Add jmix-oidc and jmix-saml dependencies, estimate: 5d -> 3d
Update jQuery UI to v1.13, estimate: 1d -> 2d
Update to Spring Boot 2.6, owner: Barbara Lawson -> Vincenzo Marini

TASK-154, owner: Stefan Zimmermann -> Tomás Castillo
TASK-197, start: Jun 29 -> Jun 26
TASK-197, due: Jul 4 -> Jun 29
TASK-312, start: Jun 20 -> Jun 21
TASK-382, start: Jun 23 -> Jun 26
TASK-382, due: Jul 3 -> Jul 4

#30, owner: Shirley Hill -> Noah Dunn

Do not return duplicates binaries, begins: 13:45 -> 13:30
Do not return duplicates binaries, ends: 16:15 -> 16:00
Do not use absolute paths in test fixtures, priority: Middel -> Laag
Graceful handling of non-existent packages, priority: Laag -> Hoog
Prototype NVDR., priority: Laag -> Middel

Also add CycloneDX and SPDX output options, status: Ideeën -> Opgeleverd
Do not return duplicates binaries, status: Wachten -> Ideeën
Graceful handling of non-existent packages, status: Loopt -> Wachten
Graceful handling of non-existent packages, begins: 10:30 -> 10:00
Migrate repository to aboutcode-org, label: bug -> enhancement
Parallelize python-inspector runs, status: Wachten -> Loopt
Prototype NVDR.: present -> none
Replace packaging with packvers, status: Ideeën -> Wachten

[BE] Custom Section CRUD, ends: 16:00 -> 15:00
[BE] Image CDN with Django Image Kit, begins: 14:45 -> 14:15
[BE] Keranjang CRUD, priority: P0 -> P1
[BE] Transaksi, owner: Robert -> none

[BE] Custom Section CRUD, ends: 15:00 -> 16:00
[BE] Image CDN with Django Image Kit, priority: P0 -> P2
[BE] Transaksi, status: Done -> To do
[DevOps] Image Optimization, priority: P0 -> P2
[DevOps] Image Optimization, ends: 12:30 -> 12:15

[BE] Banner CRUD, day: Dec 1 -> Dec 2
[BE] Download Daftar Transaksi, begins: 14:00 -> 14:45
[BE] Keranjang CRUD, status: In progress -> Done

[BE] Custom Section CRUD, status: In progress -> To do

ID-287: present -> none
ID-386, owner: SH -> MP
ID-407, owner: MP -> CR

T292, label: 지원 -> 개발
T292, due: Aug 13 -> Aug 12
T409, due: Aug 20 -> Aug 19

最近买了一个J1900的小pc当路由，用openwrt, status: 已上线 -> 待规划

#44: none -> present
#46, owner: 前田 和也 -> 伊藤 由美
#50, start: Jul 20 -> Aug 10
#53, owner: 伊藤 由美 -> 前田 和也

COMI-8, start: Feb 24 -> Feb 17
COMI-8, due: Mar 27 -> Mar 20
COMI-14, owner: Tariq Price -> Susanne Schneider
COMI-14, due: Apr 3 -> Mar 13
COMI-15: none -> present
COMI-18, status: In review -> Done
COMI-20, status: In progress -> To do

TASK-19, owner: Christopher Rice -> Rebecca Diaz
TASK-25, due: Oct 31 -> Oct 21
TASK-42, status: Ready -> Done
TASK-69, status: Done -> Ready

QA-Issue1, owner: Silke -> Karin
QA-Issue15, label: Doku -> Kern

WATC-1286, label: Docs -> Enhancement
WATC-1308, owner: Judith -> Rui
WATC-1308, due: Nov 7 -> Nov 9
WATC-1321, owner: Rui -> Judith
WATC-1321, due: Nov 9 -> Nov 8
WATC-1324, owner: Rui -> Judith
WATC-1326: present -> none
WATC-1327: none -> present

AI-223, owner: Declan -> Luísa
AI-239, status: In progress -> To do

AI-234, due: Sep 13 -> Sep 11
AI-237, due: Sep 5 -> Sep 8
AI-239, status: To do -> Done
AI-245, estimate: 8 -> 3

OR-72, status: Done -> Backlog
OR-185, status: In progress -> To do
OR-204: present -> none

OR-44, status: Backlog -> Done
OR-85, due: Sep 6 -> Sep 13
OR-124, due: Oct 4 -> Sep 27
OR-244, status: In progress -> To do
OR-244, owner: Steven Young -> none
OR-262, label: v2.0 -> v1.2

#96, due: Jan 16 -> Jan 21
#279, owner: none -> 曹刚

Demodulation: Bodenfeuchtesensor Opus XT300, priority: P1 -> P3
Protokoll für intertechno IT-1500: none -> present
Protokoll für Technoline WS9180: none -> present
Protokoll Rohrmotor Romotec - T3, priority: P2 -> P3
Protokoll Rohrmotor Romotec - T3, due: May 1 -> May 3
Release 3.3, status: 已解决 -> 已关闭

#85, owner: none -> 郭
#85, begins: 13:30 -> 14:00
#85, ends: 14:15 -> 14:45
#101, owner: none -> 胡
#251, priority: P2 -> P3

· · · · · · ·

Using the entries above, repeat only the lines from the one containing "Do not return duplicates binaries, status: Wachten" through the one containing "T292, label: 지원 -> 개발", end lines included.

Do not return duplicates binaries, status: Wachten -> Ideeën
Graceful handling of non-existent packages, status: Loopt -> Wachten
Graceful handling of non-existent packages, begins: 10:30 -> 10:00
Migrate repository to aboutcode-org, label: bug -> enhancement
Parallelize python-inspector runs, status: Wachten -> Loopt
Prototype NVDR.: present -> none
Replace packaging with packvers, status: Ideeën -> Wachten

[BE] Custom Section CRUD, ends: 16:00 -> 15:00
[BE] Image CDN with Django Image Kit, begins: 14:45 -> 14:15
[BE] Keranjang CRUD, priority: P0 -> P1
[BE] Transaksi, owner: Robert -> none

[BE] Custom Section CRUD, ends: 15:00 -> 16:00
[BE] Image CDN with Django Image Kit, priority: P0 -> P2
[BE] Transaksi, status: Done -> To do
[DevOps] Image Optimization, priority: P0 -> P2
[DevOps] Image Optimization, ends: 12:30 -> 12:15

[BE] Banner CRUD, day: Dec 1 -> Dec 2
[BE] Download Daftar Transaksi, begins: 14:00 -> 14:45
[BE] Keranjang CRUD, status: In progress -> Done

[BE] Custom Section CRUD, status: In progress -> To do

ID-287: present -> none
ID-386, owner: SH -> MP
ID-407, owner: MP -> CR

T292, label: 지원 -> 개발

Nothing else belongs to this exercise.